Reviews

Wuchak
May 15, 2025
**_Calvary versus Kiowas and Commanche_**
A young humanitarian doctor (Robert Francis) arrives at a fort in southwest Oklahoma and has to contend with the Indian-hating captain (Philip Carey) while trying to help the Kiowas during an outbreak of malaria. The coquettish niece (Donna Reed) of the fort’s commander has eyes for him, but he seems more interested in Manyi-ten of the Kiowa (May Wynn). Meanwhile the Commanche are looming.
"They Rode West” (1954) was inspired by “Broken Arrow” from four years earlier mixed with a setting a little reminiscent of “War Arrow” from the previous year. It’s almost on par with the former and superior to the latter.
Robert Francis was perfect for the role of the doctor because he had the noble look of someone who was motivated by moral principle as opposed to peer pressure. He and May Wynn previously appeared together in “The Caine Mutiny.” Unfortunately, 8.5 months after the release of this movie he died with two others in a plane crash that he was piloting. He was only 25.

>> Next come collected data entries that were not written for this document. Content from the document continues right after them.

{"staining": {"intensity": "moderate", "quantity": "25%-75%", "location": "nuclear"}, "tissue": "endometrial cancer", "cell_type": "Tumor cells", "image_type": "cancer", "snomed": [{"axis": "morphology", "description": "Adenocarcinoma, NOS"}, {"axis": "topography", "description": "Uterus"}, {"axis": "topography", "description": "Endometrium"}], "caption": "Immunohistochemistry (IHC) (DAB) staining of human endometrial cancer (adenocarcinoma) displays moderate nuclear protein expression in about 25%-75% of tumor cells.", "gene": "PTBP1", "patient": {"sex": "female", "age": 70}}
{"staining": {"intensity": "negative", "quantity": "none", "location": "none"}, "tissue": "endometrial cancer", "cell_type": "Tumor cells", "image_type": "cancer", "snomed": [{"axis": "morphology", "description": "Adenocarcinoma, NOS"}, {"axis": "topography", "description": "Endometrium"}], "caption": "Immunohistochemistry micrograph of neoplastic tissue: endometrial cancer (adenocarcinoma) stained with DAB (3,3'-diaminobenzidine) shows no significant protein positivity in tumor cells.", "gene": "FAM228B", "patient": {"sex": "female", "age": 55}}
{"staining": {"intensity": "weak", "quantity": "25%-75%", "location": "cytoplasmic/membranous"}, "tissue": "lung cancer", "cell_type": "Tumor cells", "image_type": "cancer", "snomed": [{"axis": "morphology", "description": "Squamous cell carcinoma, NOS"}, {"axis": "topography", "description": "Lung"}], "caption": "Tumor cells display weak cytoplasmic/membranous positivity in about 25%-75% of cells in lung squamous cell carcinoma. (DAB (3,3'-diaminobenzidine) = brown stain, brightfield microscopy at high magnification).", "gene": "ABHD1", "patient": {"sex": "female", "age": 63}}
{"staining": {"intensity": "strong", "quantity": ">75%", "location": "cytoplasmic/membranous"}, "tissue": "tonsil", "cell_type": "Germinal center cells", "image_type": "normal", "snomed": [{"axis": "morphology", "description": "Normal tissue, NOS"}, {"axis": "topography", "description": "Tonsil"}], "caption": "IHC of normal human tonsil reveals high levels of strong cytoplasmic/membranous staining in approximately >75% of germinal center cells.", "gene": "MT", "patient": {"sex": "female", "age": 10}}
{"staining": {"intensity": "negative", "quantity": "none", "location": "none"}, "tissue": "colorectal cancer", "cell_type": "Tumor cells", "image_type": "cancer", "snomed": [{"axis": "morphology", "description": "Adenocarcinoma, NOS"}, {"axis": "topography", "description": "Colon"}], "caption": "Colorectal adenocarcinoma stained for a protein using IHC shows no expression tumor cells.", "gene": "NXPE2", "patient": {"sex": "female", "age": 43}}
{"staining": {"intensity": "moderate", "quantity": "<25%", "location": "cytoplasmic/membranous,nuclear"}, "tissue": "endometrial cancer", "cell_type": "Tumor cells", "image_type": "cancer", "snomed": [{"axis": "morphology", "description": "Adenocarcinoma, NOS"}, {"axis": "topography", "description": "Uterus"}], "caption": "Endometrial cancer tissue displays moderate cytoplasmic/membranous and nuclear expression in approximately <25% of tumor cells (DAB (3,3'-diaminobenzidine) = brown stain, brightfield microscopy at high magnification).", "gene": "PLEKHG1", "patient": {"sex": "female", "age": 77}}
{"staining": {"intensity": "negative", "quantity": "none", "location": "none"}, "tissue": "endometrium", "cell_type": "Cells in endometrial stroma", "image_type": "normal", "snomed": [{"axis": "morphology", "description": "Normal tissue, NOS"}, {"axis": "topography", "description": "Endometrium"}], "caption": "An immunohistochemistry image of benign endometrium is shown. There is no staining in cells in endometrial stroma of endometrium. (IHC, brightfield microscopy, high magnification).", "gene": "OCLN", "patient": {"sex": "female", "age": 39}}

It runs 1 hour, 24 minutes, and was shot at Corriganville movie ranch, which was located just east of Semi Valley, which is northwest of Los Angeles.
GRADE: B

Geronimo1967
May 29, 2025
With his predecessor having been more content swilling the contents of a bottle, the new doctor “Seward” (Robert Francis) arrives at his remote western cavalry post to a surgery that’s a bit of a mess and to a command that’s entirely indifferent to his presence. That is actually reduced to downright antagonism when he ventures up into them thar hills and encounters the local Comanche population who happen to be suffering from malaria. He advises them to move to a higher altitude where the mozzies aren’t so prevalent, but that just earns him the enmity of his colleagues - especially when the disease visits them too. With the Indians getting more desperate outside their fort and the captain (Phil Carey) getting more desperate inside it’s walls it falls to the optimistic young lieutenant to try to reconcile the parties before open war breaks out and finishes off the disease’s work for it. Of course, there’s the usual romantic element to the story provided by a distinctly below par Donna Reed and there’s a tiny bit of a moral message delivered in the form of a young girl from a white family raised by the Comanche and shunned by her own. It does at least try to tell a slightly more nuanced story than many soldier and Indian conflict tales of the American west, but Francis just looks like he has come straight out of the Richard Chamberlain aisle at central casting and though Carey adds a little weary ruggedness to his character, the rest of this is merely standard afternoon cinema fodder that nobody is likely to recall.